_Quoted passage:_
★ ★ ★
The final(ish) end of the LTA will be an irrelevancy for most people, just as was the LTA itself. However, if you are – or might be – affected either by the disappearance or the possible reinstatement, now is the time to review your retirement planning.

 

 

ISAs 25 Years On

 

On 6 April ISAs reached the grand old age of 25. When they first appeared, in April 1999, they were seen largely as a rebranding by the then Labour Chancellor, Gordon Brown, of two schemes introduced by his Conservative predecessors: Nigel Lawson (Personal Equity Plans – PEPs) and John Major (Tax Exempt Special Savings Accounts – TESSAs). Since that far off day, ISAs have undergone many changes.

 

A success story?

The latest figures from HMRC show that, in April 2022, there was £742bn invested in adult ISAs, of which 38% was in cash ISAs and virtually all the rest in stocks and shares ISAs. On the face of it, that is an impressive figure – about 28% of the current total government debt.

 

A different picture emerges from the timelier statistics published by the Investment Association (IA). Their data is less comprehensive, covering only stocks and shares ISAs of its members and the five large investment platforms. The IA also presents the ISA flows as a net figure, that is subscriptions in less amounts withdrawn. The results might surprise you:

 

 

Source: Investment Association March 2024

 

From April 2023 to February 2024 the IA recorded a net outflow of £4.7bn, although March 2024 will almost certainly see an inflow. The outflow from stocks and shares ISAs recorded by the IA has a parallel in cash ISAs, where the HMRC statistics show a £28.8bn drop in total investment value between April 2020 and April 2022.

 

The Case For Isas Now

Go back to May 2022 and, for many investors, ISAs offered little advantage over direct investment, a fact that helps explain the net outflows. Two years on, the changes to taxation explained elsewhere in this newsletter have brought new potential tax liabilities for many investors. Over the same period, the rise in interest rates from near zero to around 5% has meant many savers are no longer protected from tax by the frozen personal savings allowance (£1,000 for basic rate taxpayers and £500 for higher rate taxpayers).

 

The corollary is that the tax advantages provided by an ISA are now more relevant to investors and savers. As a reminder, within an ISA:

 

·        All interest is free of UK tax;

·        All dividends are also free of UK tax (although withholding tax may apply to foreign dividends);

·        Capital gains are free of UK tax; and

·        All HMRC reporting is handled by the ISA manager – you have nothing to put on a tax return.
★ ★ ★
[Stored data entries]
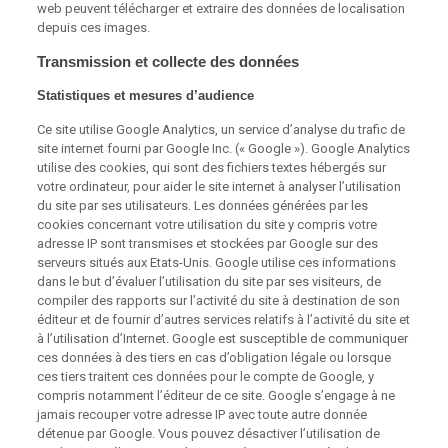
web peuvent télécharger et extraire des données de localisation
depuis ces images.
Transmission et collecte des données
Statistiques et mesures d’audience
Ce site utilise Google Analytics, un service d’analyse du trafic de
site internet fourni par Google Inc. (« Google »). Google Analytics
utilise des cookies, qui sont des fichiers textes hébergés sur
votre ordinateur, pour aider le site internet à analyser l’utilisation
du site par ses utilisateurs. Les données générées par les
cookies concernant votre utilisation du site y compris votre
adresse IP sont transmises et stockées par Google sur des
serveurs situés aux Etats-Unis. Google utilise ces informations
dans le but d’évaluer l’utilisation du site par ses visiteurs, de
compiler des rapports sur l’activité du site à destination de son
éditeur et de fournir d’autres services relatifs à l’activité du site et
à l’utilisation d’Internet. Google est susceptible de communiquer
ces données à des tiers en cas d’obligation légale ou lorsque
ces tiers traitent ces données pour le compte de Google, y
compris notamment l’éditeur de ce site. Google s’engage à ne
jamais recouper votre adresse IP avec toute autre donnée
détenue par Google. Vous pouvez désactiver l’utilisation de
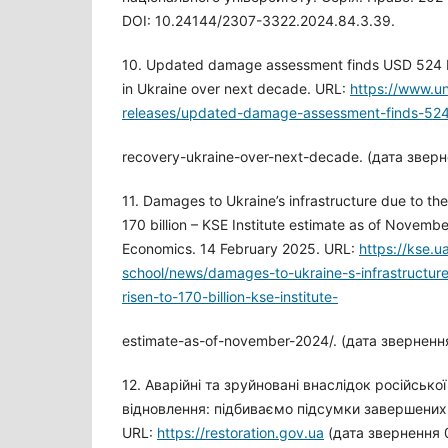
DOI: 10.24144/2307-3322.2024.84.3.39.
10. Updated damage assessment finds USD 524 bi
in Ukraine over next decade. URL:
https://www.un
releases/updated-damage-assessment-finds-524-
recovery-ukraine-over-next-decade. (дата звер
11. Damages to Ukraine’s infrastructure due to th
170 billion – KSE Institute estimate as of Novembe
Economics. 14 February 2025. URL:
https://kse.u
school/news/damages-to-ukraine-s-infrastructur
risen-to-170-billion-kse-institute-
estimate-as-of-november-2024/. (дата зверненн
12. Аварійні та зруйновані внаслідок російської
відновлення: підбиваємо підсумки завершених 
URL:
https://restoration.gov.ua
(дата звернення 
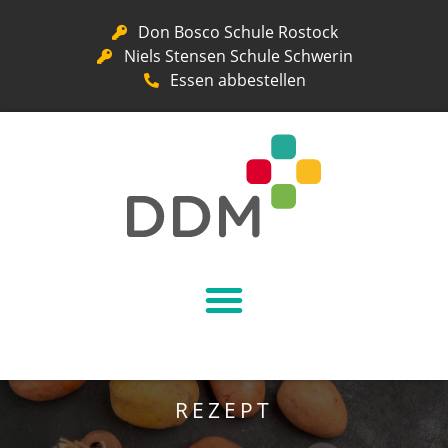
Don Bosco Schule Rostock
Niels Stensen Schule Schwerin
Essen abbestellen
REZEPT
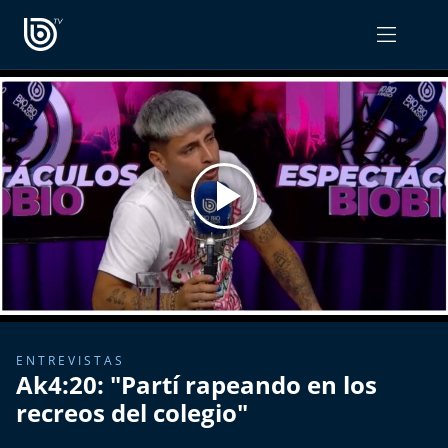
PROGRAMAS
OPINIÓN
Radiograma
PODCAST RADIOGRAMA
Expreso Bío Bío
Podría Ser Peor
La Entrevista de Tomás Mosciatti
Entrevistas BioBioTV
ENTREVISTAS
Ak4:20: "Partí rapeando en los
Comentarios de Tomás Mosciatti
recreos del colegio"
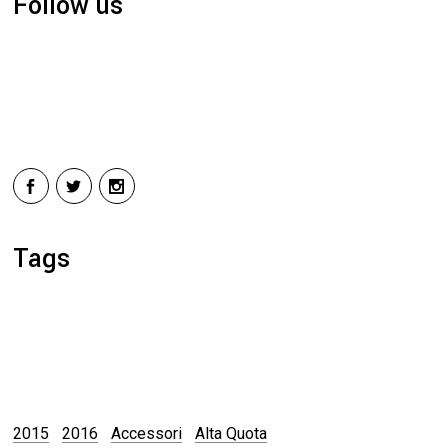
Follow us
Tags
2015
2016
Accessori
Alta Quota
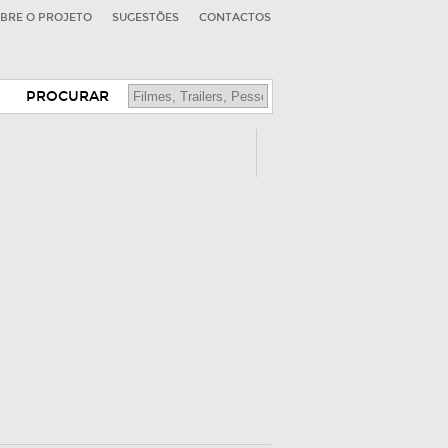
BRE O PROJETO
SUGESTÕES
CONTACTOS
PROCURAR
★ ★ ★
_Exercise description:_
Answer these questions using the text on ISAs above, one answer per line.
(a) In what month and year did ISAs first appear?
(b) According to HMRC, how much was invested in adult ISAs in April 2022?
(c) What is the frozen personal savings allowance for higher rate taxpayers?

_Finished task:_
(a) April 1999
(b) £742bn
(c) £500